- **Requirement 1**
Retype the speech synthesis passage word for word, taking everything from "establishing a mapping" down to "codes of sentences.".
- **Requirement 2**
Echo the saved entries without any change, taking everything from their very first line down to and including the line containing "Spring naar inhoud".

++++ Provided passage ++++

I5. The electronic apparatus according to paragraph I1, wherein the operations further include:

inputting the parameter of acoustic feature of sentence of the each sentence in the input text into a voice vocoder and generating a speech to be outputted.

I6. The electronic apparatus according to paragraph I1, wherein the operations further include a training processing of generating the acoustic model, which includes:

extracting a text feature from each sentence in a training text, and acquiring a semantic code of sentence, a sentence ID, and a linguistic feature of sentence of the each sentence in the training text;

extracting a speech feature from a training speech, and acquiring the parameter of acoustic feature of sentence of the each sentence in the training text;

inputting the sentence ID of the each sentence, the linguistic feature of sentence, and the parameter of acoustic feature of sentence of the each sentence in the training text into an acoustic training model as first training data, and generating a trained acoustic model and an acoustic code of sentence of the each sentence in the training text via a training processing; and

establishing a mapping relationship between the semantic code of sentence, the sentence ID, and the acoustic code of sentence of the each sentence in the training text, and generating the items in the dictionary of acoustic codes of sentences.

I7. The electronic apparatus according to paragraph I4, wherein the phoneme duration model, the U/V model and the F0 model are models generated by a training processing based on a first type of training speech, and the energy spectrum model is a model generated by a training processing based on a second type of training speech.

++++ Exercise data ++++

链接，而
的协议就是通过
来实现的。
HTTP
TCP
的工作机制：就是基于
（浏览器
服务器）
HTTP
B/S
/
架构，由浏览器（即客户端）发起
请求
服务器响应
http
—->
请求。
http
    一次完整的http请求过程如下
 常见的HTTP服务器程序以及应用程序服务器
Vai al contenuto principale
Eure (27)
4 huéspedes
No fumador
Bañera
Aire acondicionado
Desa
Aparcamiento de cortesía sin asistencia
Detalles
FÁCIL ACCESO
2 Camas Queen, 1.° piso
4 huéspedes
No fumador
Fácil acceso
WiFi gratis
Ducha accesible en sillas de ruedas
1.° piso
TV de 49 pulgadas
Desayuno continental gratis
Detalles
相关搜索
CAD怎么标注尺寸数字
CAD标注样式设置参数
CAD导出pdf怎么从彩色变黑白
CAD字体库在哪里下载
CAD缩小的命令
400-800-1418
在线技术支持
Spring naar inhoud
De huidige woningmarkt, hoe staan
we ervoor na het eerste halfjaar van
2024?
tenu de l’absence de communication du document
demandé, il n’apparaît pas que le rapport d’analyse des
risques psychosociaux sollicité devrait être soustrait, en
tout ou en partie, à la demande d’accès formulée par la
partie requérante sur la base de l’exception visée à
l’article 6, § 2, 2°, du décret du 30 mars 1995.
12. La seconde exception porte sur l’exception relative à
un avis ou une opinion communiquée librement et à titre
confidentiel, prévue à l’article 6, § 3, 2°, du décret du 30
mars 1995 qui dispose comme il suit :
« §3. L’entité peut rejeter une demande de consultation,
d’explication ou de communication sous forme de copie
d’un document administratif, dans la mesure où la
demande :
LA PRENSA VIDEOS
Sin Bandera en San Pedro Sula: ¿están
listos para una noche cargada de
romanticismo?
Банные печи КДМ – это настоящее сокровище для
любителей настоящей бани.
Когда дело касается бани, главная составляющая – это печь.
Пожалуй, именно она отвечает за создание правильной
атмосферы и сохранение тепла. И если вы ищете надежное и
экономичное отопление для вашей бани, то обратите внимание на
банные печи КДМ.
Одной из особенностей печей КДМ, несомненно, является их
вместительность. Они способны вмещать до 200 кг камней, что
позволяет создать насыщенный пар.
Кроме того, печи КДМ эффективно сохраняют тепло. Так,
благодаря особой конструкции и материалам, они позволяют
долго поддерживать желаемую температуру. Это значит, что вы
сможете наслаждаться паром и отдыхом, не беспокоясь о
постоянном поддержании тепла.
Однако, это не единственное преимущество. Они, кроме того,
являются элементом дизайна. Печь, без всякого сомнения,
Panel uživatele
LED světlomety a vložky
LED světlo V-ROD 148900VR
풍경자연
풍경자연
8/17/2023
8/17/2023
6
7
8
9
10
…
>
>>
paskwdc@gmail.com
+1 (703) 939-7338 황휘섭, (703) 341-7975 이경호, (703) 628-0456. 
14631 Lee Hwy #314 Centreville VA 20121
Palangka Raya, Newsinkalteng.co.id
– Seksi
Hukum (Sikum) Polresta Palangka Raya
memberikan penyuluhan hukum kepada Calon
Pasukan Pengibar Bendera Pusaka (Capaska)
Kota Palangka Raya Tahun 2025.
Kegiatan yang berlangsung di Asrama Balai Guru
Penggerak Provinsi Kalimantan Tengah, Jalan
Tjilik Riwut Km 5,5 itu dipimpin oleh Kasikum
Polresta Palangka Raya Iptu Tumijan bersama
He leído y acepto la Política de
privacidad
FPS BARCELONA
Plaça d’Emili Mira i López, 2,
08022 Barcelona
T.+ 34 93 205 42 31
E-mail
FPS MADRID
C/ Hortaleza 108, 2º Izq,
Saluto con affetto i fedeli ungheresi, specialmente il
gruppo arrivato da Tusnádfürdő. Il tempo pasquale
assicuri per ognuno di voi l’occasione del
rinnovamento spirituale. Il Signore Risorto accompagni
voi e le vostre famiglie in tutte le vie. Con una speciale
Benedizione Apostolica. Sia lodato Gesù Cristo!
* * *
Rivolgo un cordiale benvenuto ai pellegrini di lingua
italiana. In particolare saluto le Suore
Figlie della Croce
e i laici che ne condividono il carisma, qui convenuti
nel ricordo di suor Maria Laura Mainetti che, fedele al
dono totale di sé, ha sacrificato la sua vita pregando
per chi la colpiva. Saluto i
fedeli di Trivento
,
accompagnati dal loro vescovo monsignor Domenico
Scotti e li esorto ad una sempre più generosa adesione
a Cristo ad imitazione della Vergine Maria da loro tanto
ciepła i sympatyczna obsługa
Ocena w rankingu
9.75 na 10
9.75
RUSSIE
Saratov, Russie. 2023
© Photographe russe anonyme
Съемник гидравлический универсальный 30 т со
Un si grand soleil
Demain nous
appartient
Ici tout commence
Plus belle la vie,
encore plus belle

++++

- **Written answer 1**
establishing a mapping relationship between the semantic code of sentence, the sentence ID, and the acoustic code of sentence of the each sentence in the training text, and generating the items in the dictionary of acoustic codes of sentences.

- **Written answer 2**
链接，而
的协议就是通过
来实现的。
HTTP
TCP
的工作机制：就是基于
（浏览器
服务器）
HTTP
B/S
/
架构，由浏览器（即客户端）发起
请求
服务器响应
http
—->
请求。
http
    一次完整的http请求过程如下
 常见的HTTP服务器程序以及应用程序服务器
Vai al contenuto principale
Eure (27)
4 huéspedes
No fumador
Bañera
Aire acondicionado
Desa
Aparcamiento de cortesía sin asistencia
Detalles
FÁCIL ACCESO
2 Camas Queen, 1.° piso
4 huéspedes
No fumador
Fácil acceso
WiFi gratis
Ducha accesible en sillas de ruedas
1.° piso
TV de 49 pulgadas
Desayuno continental gratis
Detalles
相关搜索
CAD怎么标注尺寸数字
CAD标注样式设置参数
CAD导出pdf怎么从彩色变黑白
CAD字体库在哪里下载
CAD缩小的命令
400-800-1418
在线技术支持
Spring naar inhoud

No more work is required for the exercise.